Camper Blog: The King's Secrets
For 2016 AstroCamp, experienced AstroCampers each took on a challenge to research an astronomy topic and present it to the rest of the group. Carter C. writes about the spacecraft Juno, which safely arrived at Jupiter the week of 2016 AstroCamp. He writes:
The King's Secrets
We know that Jupiter is the biggest, most massive, strongest magnetized, fastest rotating, and a very pretty gas planet. Jupiter also has 67 moons, but after these facts, we know next to nothing about Jupiter, especially what’s inside.

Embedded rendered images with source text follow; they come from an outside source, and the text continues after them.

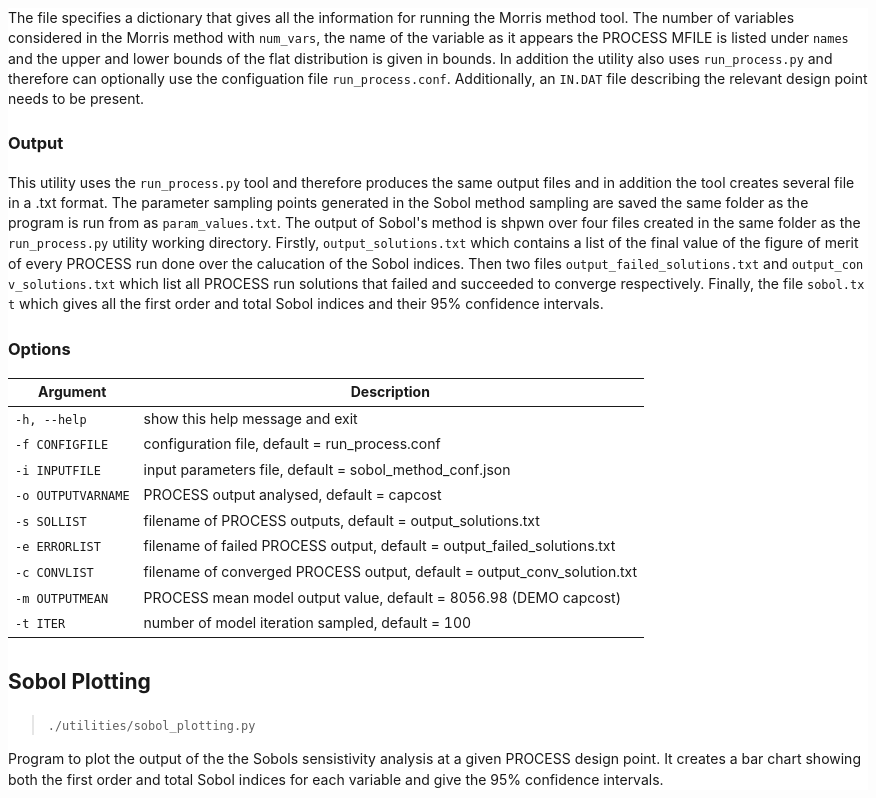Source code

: The file specifies a dictionary that gives all the information for running the Morris method tool. 
The number of variables considered in the Morris method with `num_vars`, the name of the variable 
as it appears the PROCESS MFILE is listed under `names` and the upper and lower bounds of the flat 
distribution is given in bounds. In addition the utility also uses `run_process.py` and therefore 
can optionally use the configuation file `run_process.conf`. Additionally, an `IN.DAT` file 
describing the relevant design point needs to be present.

### Output

This utility uses the `run_process.py` tool and therefore produces the same output files and in 
addition the tool creates several file in a .txt format. The parameter sampling points generated in 
the Sobol method sampling are saved the same folder as the program is run from as `param_values.txt`. 
The output of Sobol's method is shpwn over four files created in the same folder as the `run_process.py` 
utility working directory. Firstly, `output_solutions.txt` which contains a list of the final value of 
the figure of merit of every PROCESS run done over the calucation of the Sobol indices. Then two 
files `output_failed_solutions.txt` and `output_conv_solutions.txt` which list all PROCESS run 
solutions that failed and succeeded to converge respectively. Finally, the file `sobol.txt` which 
gives all the first order and total Sobol indices and their 95% confidence intervals.

### Options

| Argument | Description |
| - | - |
| `-h, --help`       | show this help message and exit                                          |
| `-f CONFIGFILE`    | configuration file, default = run_process.conf                           |
| `-i INPUTFILE`     | input parameters file, default = sobol_method_conf.json                  |
| `-o OUTPUTVARNAME` | PROCESS output analysed, default = capcost                               |
| `-s SOLLIST`       | filename of PROCESS outputs, default = output_solutions.txt              |
| `-e ERRORLIST`     | filename of failed PROCESS output, default = output_failed_solutions.txt |
| `-c CONVLIST`      | filename of converged PROCESS output, default = output_conv_solution.txt |
| `-m OUTPUTMEAN`    | PROCESS mean model output value, default = 8056.98 (DEMO capcost)        |
| `-t ITER`          | number of model iteration sampled, default = 100                         |

## Sobol Plotting

> `./utilities/sobol_plotting.py`

Program to plot the output of the the Sobols sensistivity analysis at a given PROCESS design point. 
It creates a bar chart showing both the first order and total Sobol indices for each variable and give 
the 95% confidence intervals.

On December 7, 1995, NASA crashed their Galileo probe into Jupiter, lasting about an hour Galileo started to scratch the surface of Jupiter’s secrets. Most of NASA’s predictions were correct, except for one thing, where Galileo crashed it was mostly cloudless. Later that day, a man named Dan Parker proved there was a feature where Galileo had crashed.
Now the question is if that feature really was a dry spot or if all of Jupiter is dry. That’s where Juno comes in. Juno has already succeeded on JOI (Jupiter Orbital Insertion) in which Juno fired it retro-rockets for 35 minutes so it didn’t shoot right past Jupiter. Now Juno is orbiting around Jupiter getting as close as 1,000 miles from Jupiter’s surface. With new scientific equipment, Juno will find out our questions. How much water does Jupiter have? Does Jupiter have a core? and many other questions.
The queen will reveal the secrets of the king.